*Supplied records:*
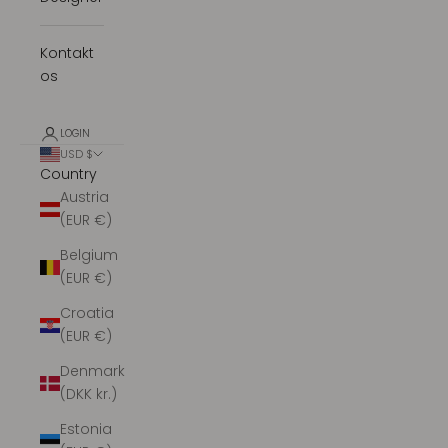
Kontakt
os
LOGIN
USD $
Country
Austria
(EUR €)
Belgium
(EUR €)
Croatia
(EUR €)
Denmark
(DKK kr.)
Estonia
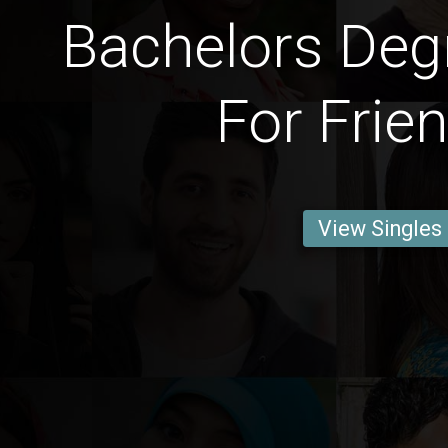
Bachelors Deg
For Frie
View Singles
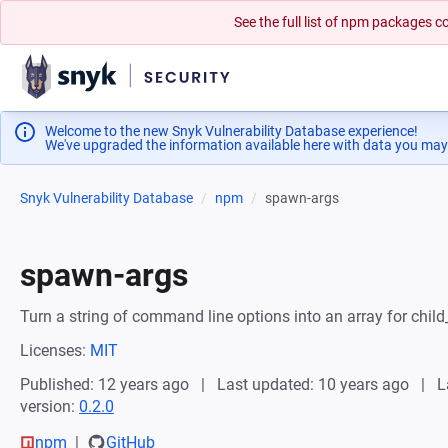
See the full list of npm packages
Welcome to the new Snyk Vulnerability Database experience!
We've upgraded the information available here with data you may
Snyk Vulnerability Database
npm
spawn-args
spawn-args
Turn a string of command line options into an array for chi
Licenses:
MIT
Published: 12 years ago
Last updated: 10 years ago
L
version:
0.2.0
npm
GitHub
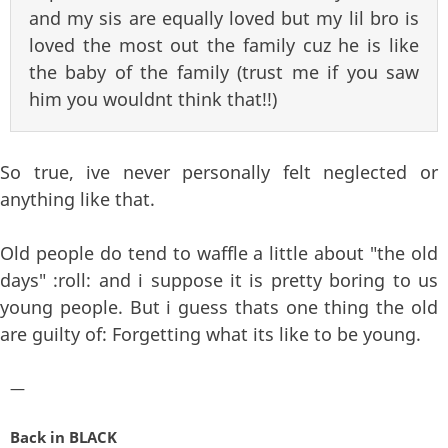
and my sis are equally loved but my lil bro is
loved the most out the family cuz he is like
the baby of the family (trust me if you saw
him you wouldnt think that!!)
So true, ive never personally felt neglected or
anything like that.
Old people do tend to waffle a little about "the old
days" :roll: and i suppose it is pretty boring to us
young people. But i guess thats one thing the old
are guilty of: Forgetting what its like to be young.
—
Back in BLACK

...

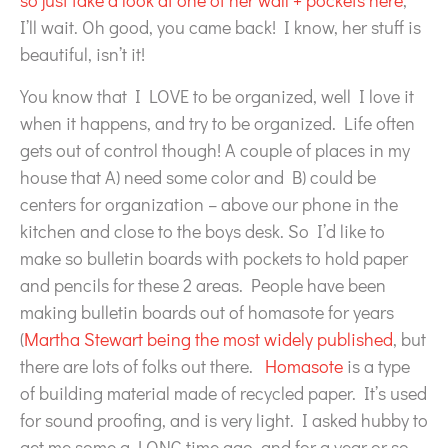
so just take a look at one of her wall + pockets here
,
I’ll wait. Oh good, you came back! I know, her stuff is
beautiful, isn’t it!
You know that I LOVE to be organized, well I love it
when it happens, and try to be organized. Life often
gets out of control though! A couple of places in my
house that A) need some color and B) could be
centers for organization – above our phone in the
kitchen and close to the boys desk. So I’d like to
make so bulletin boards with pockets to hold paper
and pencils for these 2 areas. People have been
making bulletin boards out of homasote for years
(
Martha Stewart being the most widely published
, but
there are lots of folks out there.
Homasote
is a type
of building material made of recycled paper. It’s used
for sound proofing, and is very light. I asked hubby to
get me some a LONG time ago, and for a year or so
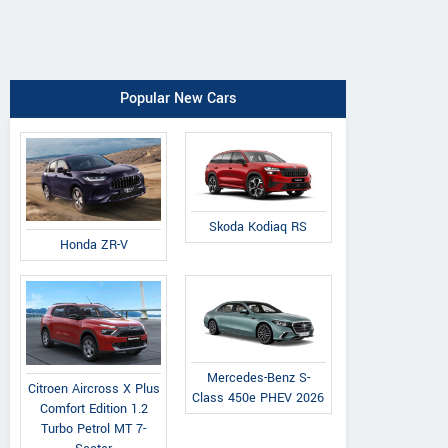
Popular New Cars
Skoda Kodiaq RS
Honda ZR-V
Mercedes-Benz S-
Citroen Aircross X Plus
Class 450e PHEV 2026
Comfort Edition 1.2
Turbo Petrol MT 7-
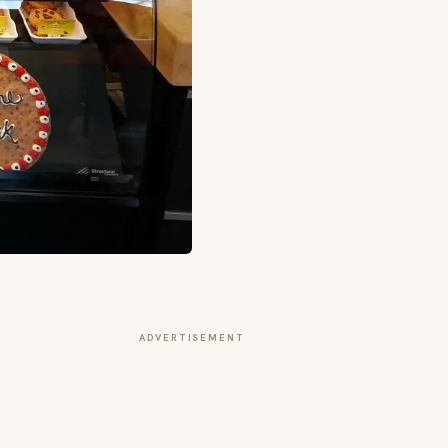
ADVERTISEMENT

--

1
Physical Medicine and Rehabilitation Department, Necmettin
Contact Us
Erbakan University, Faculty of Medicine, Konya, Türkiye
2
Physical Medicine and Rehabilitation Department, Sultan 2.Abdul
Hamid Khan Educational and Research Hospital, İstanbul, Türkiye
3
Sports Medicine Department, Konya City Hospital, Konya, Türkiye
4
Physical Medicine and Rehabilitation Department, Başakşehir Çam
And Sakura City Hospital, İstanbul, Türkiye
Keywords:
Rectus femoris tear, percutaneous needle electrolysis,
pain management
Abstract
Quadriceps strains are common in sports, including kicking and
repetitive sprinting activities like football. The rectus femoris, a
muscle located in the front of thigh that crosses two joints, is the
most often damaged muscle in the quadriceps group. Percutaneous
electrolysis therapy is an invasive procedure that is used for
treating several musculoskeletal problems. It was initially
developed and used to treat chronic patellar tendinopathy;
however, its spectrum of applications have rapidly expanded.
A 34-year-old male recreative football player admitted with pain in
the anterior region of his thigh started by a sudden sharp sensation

*How to complete this task:* Reproduce the listing's lines character for character, starting at the line containing "so just take" and ending at the line containing "house that A) need some color and B) could be", with both of those lines included.

*Problem solution:*
so just take a look at one of her wall + pockets here
,
I’ll wait. Oh good, you came back! I know, her stuff is
beautiful, isn’t it!
You know that I LOVE to be organized, well I love it
when it happens, and try to be organized. Life often
gets out of control though! A couple of places in my
house that A) need some color and B) could be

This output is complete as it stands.